On Behalf of | Feb 9, 2023 | Medical Malpractice

The theory behind personal injury compensation is that it primarily serves to make an injury victim “whole” again. Viewed one way, this idea is pretty offensive. After all, no amount of compensation can make up for the consequences associated with serious, catastrophic or fatal injuries. Yet, viewed another way, it is a hopeful concept.

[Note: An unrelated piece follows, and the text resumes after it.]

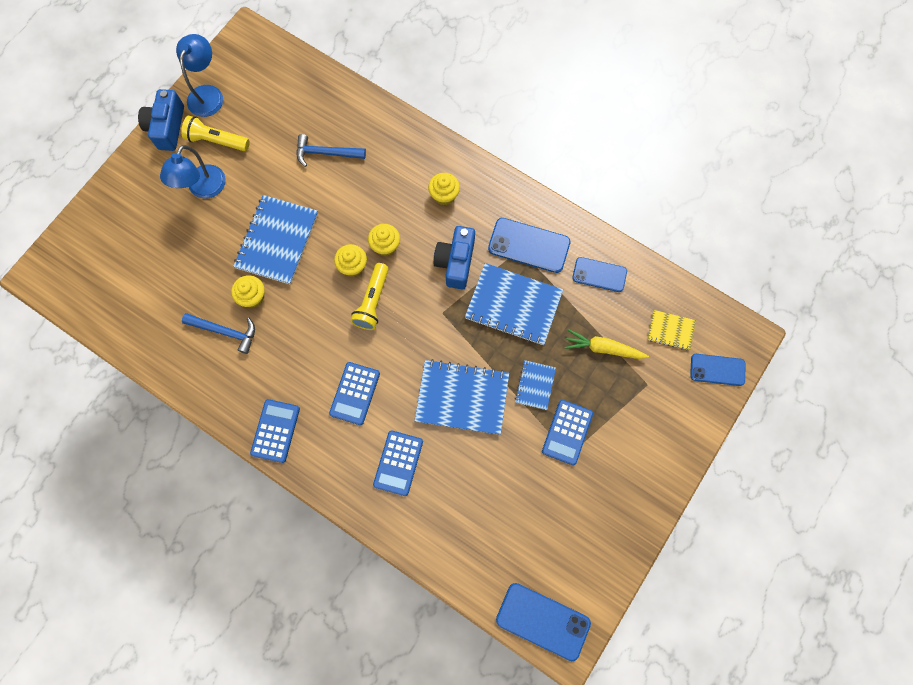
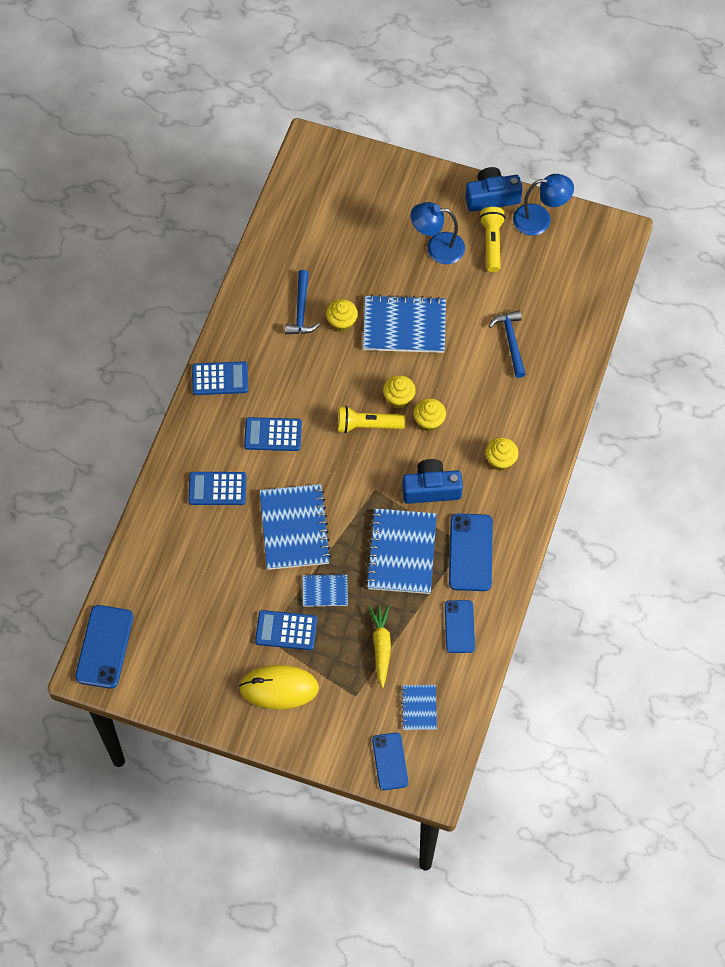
camera: 75 degrees right, 10 degrees down
yellow notebook [647,310,696,351] -> blue notebook [401,685,437,730]
none -> yellow mouse [239,665,319,709]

Although money alone can’t “make things right,” awarding as much compensation as is necessary to properly honor and reflect the extent of a victim’s losses is a respectful approach to victims’ rights. Unfortunately, not all injury victims across the U.S. are entitled to as much compensation as they rightly deserve.

What are damages caps?

There are three primary kinds of damages awarded in personal injury lawsuits:

  • Economic: Compensation for objective financial losses that are easy to calculate
  • Non-economic: Compensation for subjective losses (like pain and suffering) that cannot be objectively calculated
  • Exemplary: Compensation awarded as punishment for particularly egregious conduct and/or to deter similar conduct in the future

A damage cap limits the amount of compensation that an injury victim can be awarded in one or more of these compensation categories.

Ohio’s medical malpractice damages caps

In Ohio, there are no caps imposed on so-called compensatory damages, also known as economic damages in personal injury cases. However, there are caps in place for both non-economic and exemplary damages. 

This means that, for example, even if an instance of medical malpractice has destroyed an individual’s physical and mental well-being, they will only be able to collect the amount of non-economic damages allowable by law, even if this amount doesn’t reflect the true extent of their losses. 

Understanding that there are caps in place in Ohio can help personal injury victims to understand and process that they may suffer some injustice if the compensation they’re rightfully owed is limited by state law.